Please report how many lines in the items below contain the string "colon", treating uppercase and lowercase as different. Give only the number.

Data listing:
━━━
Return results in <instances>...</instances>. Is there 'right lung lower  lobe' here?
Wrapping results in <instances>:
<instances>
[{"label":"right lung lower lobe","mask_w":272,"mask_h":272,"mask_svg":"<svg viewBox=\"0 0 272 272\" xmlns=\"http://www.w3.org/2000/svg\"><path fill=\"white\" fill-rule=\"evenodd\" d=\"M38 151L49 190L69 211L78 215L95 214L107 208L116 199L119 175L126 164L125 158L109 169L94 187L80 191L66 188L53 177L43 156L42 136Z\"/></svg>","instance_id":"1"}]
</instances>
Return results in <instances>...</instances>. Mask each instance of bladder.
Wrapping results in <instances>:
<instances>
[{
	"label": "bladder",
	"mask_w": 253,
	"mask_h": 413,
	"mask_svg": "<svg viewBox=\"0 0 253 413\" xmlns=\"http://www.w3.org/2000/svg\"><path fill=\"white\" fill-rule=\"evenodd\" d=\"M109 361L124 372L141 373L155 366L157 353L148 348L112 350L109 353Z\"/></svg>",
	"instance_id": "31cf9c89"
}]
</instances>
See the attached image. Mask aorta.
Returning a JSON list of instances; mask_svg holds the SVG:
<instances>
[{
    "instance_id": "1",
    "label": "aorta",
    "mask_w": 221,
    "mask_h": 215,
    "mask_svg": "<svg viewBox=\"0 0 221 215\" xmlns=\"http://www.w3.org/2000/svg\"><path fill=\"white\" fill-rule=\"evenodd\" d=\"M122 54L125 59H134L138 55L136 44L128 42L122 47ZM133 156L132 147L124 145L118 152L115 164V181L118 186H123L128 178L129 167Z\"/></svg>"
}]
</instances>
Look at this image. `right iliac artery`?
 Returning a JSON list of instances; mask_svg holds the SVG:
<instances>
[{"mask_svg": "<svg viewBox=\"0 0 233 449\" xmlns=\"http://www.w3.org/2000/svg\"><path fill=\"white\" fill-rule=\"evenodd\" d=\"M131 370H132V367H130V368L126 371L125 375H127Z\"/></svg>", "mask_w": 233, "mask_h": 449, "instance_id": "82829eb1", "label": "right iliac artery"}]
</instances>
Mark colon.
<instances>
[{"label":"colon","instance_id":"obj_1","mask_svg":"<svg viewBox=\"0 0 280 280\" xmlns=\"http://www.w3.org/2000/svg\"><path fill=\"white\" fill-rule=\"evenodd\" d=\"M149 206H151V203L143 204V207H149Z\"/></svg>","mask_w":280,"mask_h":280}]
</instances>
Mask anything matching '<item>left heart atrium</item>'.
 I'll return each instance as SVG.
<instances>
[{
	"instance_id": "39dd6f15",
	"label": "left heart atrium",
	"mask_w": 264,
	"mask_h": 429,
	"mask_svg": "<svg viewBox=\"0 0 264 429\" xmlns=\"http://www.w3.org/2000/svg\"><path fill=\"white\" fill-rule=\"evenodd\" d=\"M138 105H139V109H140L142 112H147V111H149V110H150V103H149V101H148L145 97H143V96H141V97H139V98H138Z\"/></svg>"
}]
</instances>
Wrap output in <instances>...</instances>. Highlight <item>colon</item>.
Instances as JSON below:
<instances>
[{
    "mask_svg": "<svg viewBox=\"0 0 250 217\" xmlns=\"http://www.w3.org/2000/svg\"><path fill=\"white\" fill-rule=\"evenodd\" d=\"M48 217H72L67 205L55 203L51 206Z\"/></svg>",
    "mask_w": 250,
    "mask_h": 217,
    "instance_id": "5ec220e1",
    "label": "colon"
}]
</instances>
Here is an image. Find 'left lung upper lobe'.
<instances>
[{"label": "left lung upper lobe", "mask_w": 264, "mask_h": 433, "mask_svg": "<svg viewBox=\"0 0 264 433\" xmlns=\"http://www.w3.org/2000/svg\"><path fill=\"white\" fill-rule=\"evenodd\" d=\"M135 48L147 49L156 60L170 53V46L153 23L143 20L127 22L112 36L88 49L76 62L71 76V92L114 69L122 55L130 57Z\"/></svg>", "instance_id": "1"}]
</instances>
━━━
◆ SOLUTION TO THIS PROBLEM ◆
4